### TEXT:
------------------------------------------------------------------------

## Thursday, 3 July 2014

### The Oracle (7)

We're now down to 8 teams left in the World Cup. Interestingly, despite a pretty disappointing display by some of the (more or less rightly so) highly rated teams, such as Spain, Italy, Portugal or England, European sides are exactly 50% of the lot. Given the quarter final game between France and Germany, at least one European team is certain to reach the semifinals. Also, it is worth noticing that the 8 remaining teams are the group winners $-$ which kind of confirms Michael Wallace's point.

We've now re-updated the data, the "form" and the "offset" variables (as briefly explained here) using the results of the round of 16. The model had predicted (as shown in the graphs here) wide uncertainty for the potential outcomes of the games (also, we had not included the added complication of extra times & penalties $-$ more on this later). I believe this has been confirmed by the actual games. In many cases (in fact, probably all but the Colombia-Uruguay game, which was kind-of-dominated by the former), the games have been substantially close. As a result, we've observed a slightly higher than usual proportion of games ending up at extra times.

So, we've also complicated (further!) our model to estimate the result by including extra times and penalties. In a nutshell, when the game is predicted to be a draw (ie the predicted number of goals scored by the two teams is the same), then we've additionally simulated the outcome of extra times.

------------------------------------------------------------------------

### PROVIDED MATERIAL:
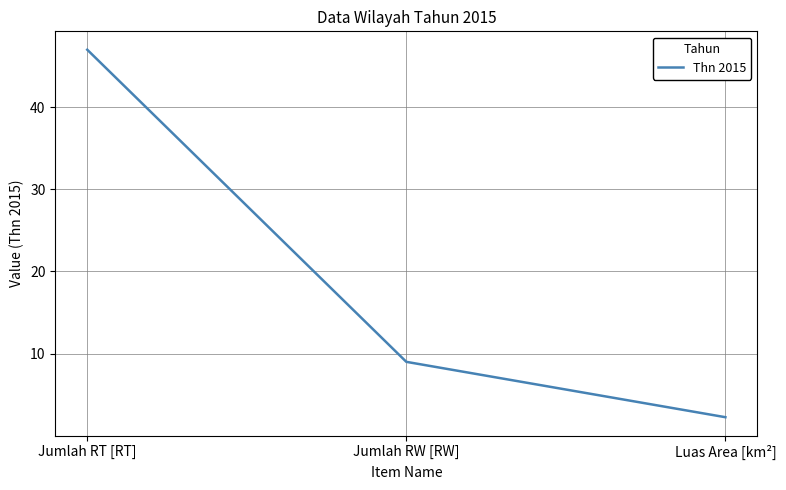

Reading left to right, transcribe all the data shown in this chart.

47.0	9.0	2.3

------------------------------------------------------------------------

### WHAT THIS EXERCISE ASKS:
[a] Set down the part of the World Cup prediction post that starts with "## Thursday, 3" and goes on through "Michael Wallace's point.".
[b] According to the World Cup prediction post, which quarter final game guarantees that at least one European team reaches the semifinals?
[c] Continue the World Cup prediction post from the point where it stops.

### TASK-BY-TASK ANSWERS:
[a]
## Thursday, 3 July 2014

### The Oracle (7)

We're now down to 8 teams left in the World Cup. Interestingly, despite a pretty disappointing display by some of the (more or less rightly so) highly rated teams, such as Spain, Italy, Portugal or England, European sides are exactly 50% of the lot. Given the quarter final game between France and Germany, at least one European team is certain to reach the semifinals. Also, it is worth noticing that the 8 remaining teams are the group winners $-$ which kind of confirms Michael Wallace's point.

[b] The quarter final between France and Germany.

[c]
In doing this, we've used the same basic structure as for the regular time, but we've added a decremental factor to the linear predictor (describing the "propensity" of team A to score when playing against team B). This makes sense, since the duration of extra time is 1/3 of the normal game. Also, there is added pressure and teams normally tend to be more conservative. Thus, in this prediction, we've increased the chance of observing 0 goals and accounted for the shorter time played. If the prediction is still for a draw, then we've determined the winner by assuming that penalty shoot outs essentially are a randomising device $-$ each team have 50% chance of winning them.

These are the contour plots for the posterior predictive distribution of the goals scored in the quarter finals, based on our revised model.
Basically all games are again quite tight $-$ perhaps with the (reasonable?) exception of Netherlands-Costa Rica in which the Dutch are favourite and predicted to have a higher chance of scoring more goals (and therefore winning the game).

As shown in the above graph, draws are quite likely in almost all the games; the European derby is probably the closest game (and this seems to make sense given both the short- and long-term standing of the two teams). Brazil and Argentina both face tough opponents (based on the model $-$ but again, in line with what we've seen so far).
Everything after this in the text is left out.